I know that asking consumers to refuse drug samples is a hard sell. But, if you have a medical condition that requires a prescription drug, you deserve a considered choice about which drug to take that’s based on science, not on marketing. Here’s another reason to refuse samples. Patients cannot affect most of the tactics used by pharmaceutical companies to market drugs to physicians (which include advertising, drug reps, dinners, meetings, and publications). But, samples are the most effective marketing tool, so refusing samples is a direct action that we can take to combat inappropriate pharmaceutical promotion. If some of us refuse the lure of free samples and said to our physicians, “Thanks, but I’d prefer a prescription for an older, time-tested drug,” it might cause physicians to reconsider accepting samples at all.

References
1. Chew LD, O’Young TS, Hazlet TK et al., “A physician survey of the effect of drug sample availability on physicians’ behavior,” J Gen Intern Med 2000; 15(7):478-83.
2. Cutrona SL, Woolhandler S, Lasser KE et al., “Characteristics of recipients of free prescription drug samples: a nationally representative analysis,” Am J Public Health 2008; 98(2):284-9.

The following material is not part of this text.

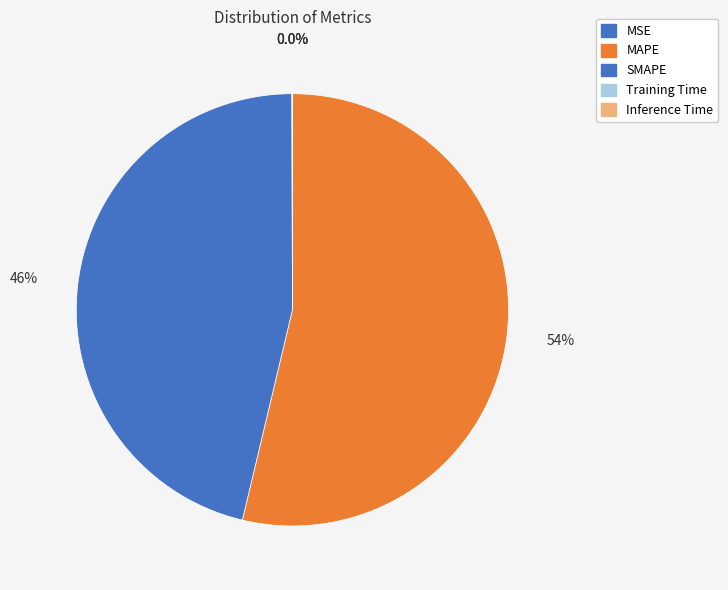

Rank the categories by value from lowest to highest.

MSE, Training Time, Inference Time, SMAPE, MAPE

3. No author, “Lifecycle Management — Three marketing experts, one burning question: how can pharma’s communications help ensure customers adopt a brand–and stick with it?” Pharmaceutical Executive 2005; 25(2):S22.
4. Olson MK, “Are novel drugs more risky for patients than less novel drugs?” J Health Econ 2004; 23(6):1135-58.
5. Lasser KE, Allen PD, Woolhandler SJ et al., “Timing of new black box warnings and withdrawals for prescription medications,” JAMA 2002; 287(17):2215-20.

Adriane Fugh-Berman, M.D., is an associate professor in the Georgetown University School of Medicine, Department of Physiology, and a former chair of the NWHN. Starting with the July 2008 issue, Adriane will be writing for the WHA every other month, in order to pursue other projects.